The 12th Victim includes clips of films that took inspiration from the Starkweather story: Martin Sheen and Sissy Spacek in Badlands, Woody Harrelson and Juliette Lewis in Natural Born Killers. Absent from the series are many of the crime scene photographs, images that show the horrific and psychosexual nature of the murders. “I felt strong and Liza [Ward, the novelist granddaughter of two of Starkweather’s victims] he felt strongly that it is extremely traumatic for the relatives of those who were murdered because of the crime scene photo that was the most famous photo of that person,” says Marsh.
Fugate was paroled in 1976 and relocated to a small Michigan town, where she worked in a hospital and after hours as a nanny. Couldn’t really start. Her reputation hung over her like a shadow, and after years of living with trauma, she decided to tell the world what really happened.
It is not until the fourth and final episode that the show enters into its questioning of the prevailing story and presents a different version.
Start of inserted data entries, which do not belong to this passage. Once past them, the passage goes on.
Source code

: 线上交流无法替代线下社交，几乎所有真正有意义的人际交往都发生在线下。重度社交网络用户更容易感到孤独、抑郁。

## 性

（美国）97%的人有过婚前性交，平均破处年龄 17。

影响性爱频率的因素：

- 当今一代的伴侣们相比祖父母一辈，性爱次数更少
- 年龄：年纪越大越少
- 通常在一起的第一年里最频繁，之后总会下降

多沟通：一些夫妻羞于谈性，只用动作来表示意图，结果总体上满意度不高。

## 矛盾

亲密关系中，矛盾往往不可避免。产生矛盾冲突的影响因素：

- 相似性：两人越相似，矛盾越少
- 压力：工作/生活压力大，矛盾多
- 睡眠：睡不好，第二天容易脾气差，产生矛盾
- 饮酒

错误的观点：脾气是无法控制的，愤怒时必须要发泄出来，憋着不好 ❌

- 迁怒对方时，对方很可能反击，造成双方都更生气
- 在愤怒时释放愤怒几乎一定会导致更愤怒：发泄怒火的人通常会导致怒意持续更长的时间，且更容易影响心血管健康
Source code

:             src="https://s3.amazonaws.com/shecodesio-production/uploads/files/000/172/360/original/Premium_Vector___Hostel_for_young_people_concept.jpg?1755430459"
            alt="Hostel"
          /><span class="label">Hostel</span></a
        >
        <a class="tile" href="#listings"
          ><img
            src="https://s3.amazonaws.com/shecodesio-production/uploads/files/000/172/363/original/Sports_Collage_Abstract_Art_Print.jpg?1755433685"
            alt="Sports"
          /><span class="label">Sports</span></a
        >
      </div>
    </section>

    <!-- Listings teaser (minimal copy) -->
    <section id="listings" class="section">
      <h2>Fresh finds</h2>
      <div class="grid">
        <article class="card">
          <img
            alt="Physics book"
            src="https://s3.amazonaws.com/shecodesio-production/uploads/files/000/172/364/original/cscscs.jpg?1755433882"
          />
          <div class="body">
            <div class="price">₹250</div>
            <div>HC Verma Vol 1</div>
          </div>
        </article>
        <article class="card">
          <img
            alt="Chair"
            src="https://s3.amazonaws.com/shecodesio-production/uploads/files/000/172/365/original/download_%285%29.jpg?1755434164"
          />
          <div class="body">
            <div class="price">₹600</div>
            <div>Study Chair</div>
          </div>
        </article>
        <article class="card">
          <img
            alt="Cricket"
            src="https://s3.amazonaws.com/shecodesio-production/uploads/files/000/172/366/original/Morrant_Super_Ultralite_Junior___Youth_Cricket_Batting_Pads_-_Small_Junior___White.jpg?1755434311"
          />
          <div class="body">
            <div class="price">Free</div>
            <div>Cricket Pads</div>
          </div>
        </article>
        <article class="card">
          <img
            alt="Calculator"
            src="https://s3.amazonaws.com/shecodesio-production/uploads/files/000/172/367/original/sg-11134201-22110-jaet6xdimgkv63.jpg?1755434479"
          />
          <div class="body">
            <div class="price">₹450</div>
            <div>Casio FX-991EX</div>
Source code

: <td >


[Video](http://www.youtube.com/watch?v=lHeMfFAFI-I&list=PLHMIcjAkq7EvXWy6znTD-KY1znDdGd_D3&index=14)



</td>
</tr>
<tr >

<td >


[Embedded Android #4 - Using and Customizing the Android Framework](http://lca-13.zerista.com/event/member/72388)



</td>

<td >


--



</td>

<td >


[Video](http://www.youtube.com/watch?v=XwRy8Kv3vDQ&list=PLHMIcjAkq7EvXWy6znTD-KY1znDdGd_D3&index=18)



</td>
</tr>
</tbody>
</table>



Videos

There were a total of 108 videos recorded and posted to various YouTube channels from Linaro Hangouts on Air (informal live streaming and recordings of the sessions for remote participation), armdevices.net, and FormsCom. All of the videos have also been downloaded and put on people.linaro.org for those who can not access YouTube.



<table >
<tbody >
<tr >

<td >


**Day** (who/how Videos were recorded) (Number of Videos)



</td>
A softer and more relaxed Fugate appears in home video footage of a surprise birthday party attended by a cast of teddy bears and the two children she cares for and who clearly love her. She appears on the TV program Lie Detector, and dissolves into sobs when the host, F Lee Bailey, informs her that she passed the test.
Linda Battisti, a longtime true crime lawyer and former Justice Department trial lawyer, was a key sympathizer. She read Fugate’s trial transcripts at the local library, and thought the facts in Fugate’s confession did not match. “I couldn’t help but think the prosecutors knew she was innocent,” she says. “The idea that they went ahead with it was appalling. But I think they thought they could get away with it because she’s a total white trash girl.”
Battisti eventually quit her job and spent 12 years researching the Nebraska murders for Twelfth Victim, the book she co-wrote on which the series is based. Battisti, who appears in the series as a talking head, hopes the show will raise awareness, and that Fugate could receive a pardon. Fugate, 79, now lives in Ohio and says her main goal is to be buried next to her mother when she dies. “People don’t really understand that I also lost my family,” she says.
“We know a lot more about the adolescent brain today than anyone did then,” says Battisti. “If I was a 14-year-old girl and someone said, ‘I’m going to kill your parents if you don’t do everything I say,’ I would believe them to save my family.”
The messiness of the Fugate affair still makes Marsh very happy. “There were probably moments where she could have escaped and she could have told someone, and she didn’t,” says the director. “But when you look at Caril’s story and put yourself in her shoes, I think a lot of people would have done what she did.”